From the records that follow, copy every line that contains the word "Texans".
= = = = = = =
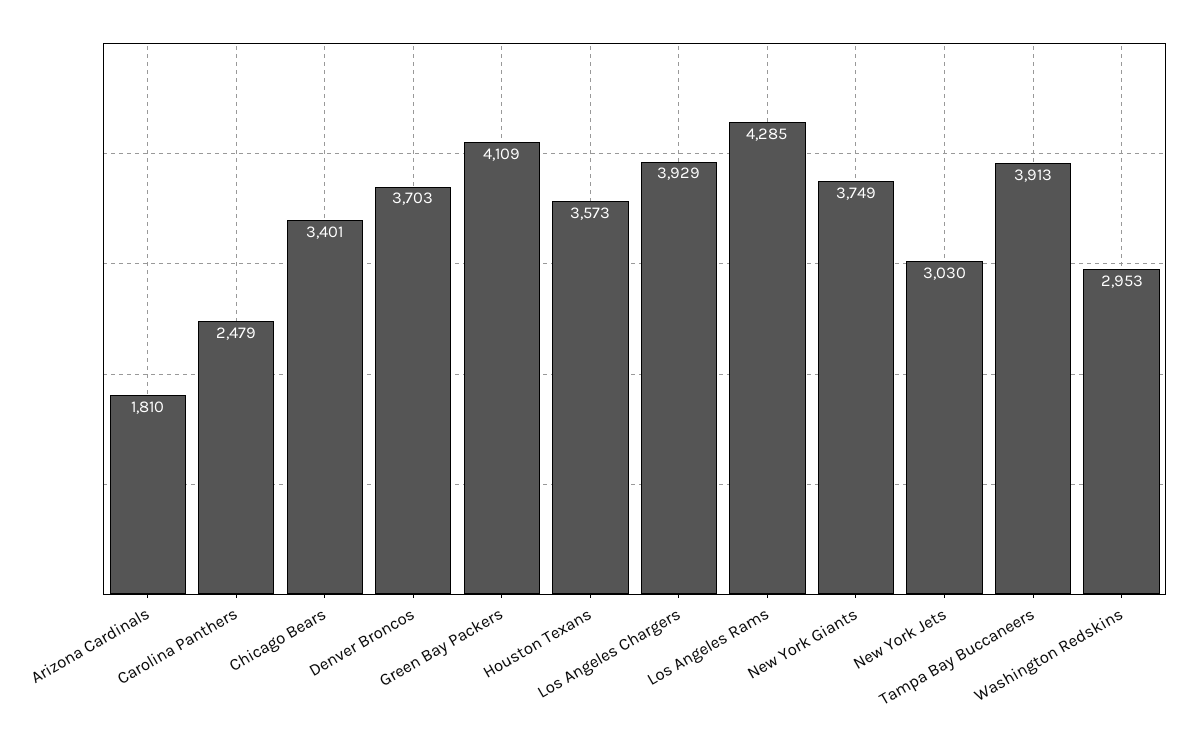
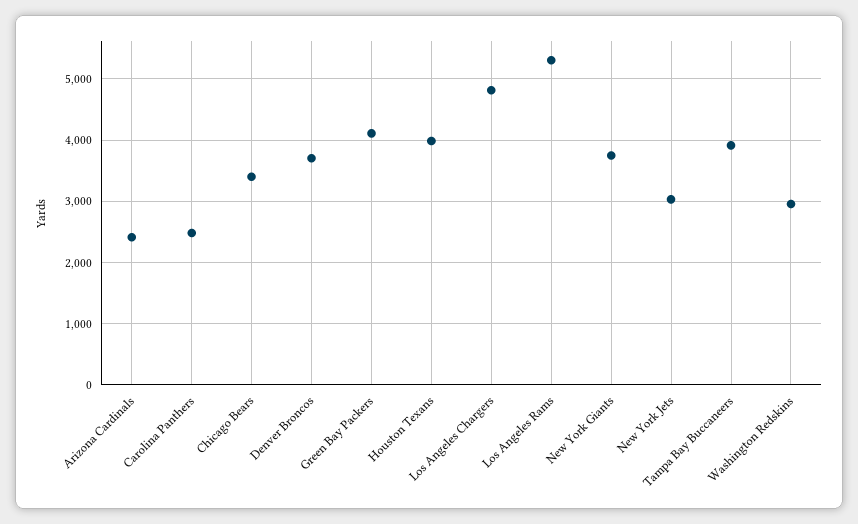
  {
-   "Arizona Cardinals": 1810,
+   "Arizona Cardinals": 2400,
    "Carolina Panthers": 2479,
    "Chicago Bears": 3401,
    "Denver Broncos": 3703,
    "Green Bay Packers": 4109,
-   "Houston Texans": 3573,
+   "Houston Texans": 4000,
-   "Los Angeles Chargers": 3929,
+   "Los Angeles Chargers": 4800,
-   "Los Angeles Rams": 4285,
+   "Los Angeles Rams": 5300,
    "New York Giants": 3749,
    "New York Jets": 3030,
    "Tampa Bay Buccaneers": 3913,
    "Washington Redskins": 2953
  }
= = = = = = =
> Solution to the problem
-   "Houston Texans": 3573,
+   "Houston Texans": 4000,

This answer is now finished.